*Your objective*:
Only the lines holding the word "pixels" are wanted; copy each of them from the listing.

........

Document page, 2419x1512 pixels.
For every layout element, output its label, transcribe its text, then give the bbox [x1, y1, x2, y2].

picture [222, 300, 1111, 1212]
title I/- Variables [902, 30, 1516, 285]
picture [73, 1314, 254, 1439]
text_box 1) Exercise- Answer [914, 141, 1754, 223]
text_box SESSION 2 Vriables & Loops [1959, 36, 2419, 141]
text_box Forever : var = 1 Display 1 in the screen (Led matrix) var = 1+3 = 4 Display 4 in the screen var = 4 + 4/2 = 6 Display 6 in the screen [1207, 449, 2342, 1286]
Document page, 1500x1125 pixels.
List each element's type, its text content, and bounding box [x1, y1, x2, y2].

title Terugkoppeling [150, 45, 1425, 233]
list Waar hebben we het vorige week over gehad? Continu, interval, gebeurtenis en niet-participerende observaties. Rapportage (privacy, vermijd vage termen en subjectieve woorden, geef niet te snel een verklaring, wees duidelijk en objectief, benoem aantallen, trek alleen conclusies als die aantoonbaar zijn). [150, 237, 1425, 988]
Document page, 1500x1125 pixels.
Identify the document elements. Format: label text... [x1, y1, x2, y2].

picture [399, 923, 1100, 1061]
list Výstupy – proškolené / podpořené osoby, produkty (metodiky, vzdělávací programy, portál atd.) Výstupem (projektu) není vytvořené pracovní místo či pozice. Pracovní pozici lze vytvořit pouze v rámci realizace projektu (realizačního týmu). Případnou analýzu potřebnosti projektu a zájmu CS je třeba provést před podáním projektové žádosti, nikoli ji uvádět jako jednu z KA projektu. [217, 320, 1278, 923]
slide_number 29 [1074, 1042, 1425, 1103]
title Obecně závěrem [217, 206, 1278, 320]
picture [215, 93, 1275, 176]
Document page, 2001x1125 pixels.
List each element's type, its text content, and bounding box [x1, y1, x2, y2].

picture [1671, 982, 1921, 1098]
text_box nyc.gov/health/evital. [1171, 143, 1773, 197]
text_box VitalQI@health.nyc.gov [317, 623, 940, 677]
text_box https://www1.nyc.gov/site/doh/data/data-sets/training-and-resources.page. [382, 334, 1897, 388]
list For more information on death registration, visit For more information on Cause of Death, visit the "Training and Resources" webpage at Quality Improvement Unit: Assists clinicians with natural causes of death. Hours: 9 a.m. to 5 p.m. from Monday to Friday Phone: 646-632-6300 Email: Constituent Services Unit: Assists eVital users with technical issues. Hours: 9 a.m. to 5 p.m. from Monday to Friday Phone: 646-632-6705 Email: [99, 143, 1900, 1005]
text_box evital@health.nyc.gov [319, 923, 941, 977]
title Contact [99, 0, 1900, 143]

........

*Answer section*:
Document page, 2419x1512 pixels.
Document page, 1500x1125 pixels.
Document page, 1500x1125 pixels.
Document page, 2001x1125 pixels.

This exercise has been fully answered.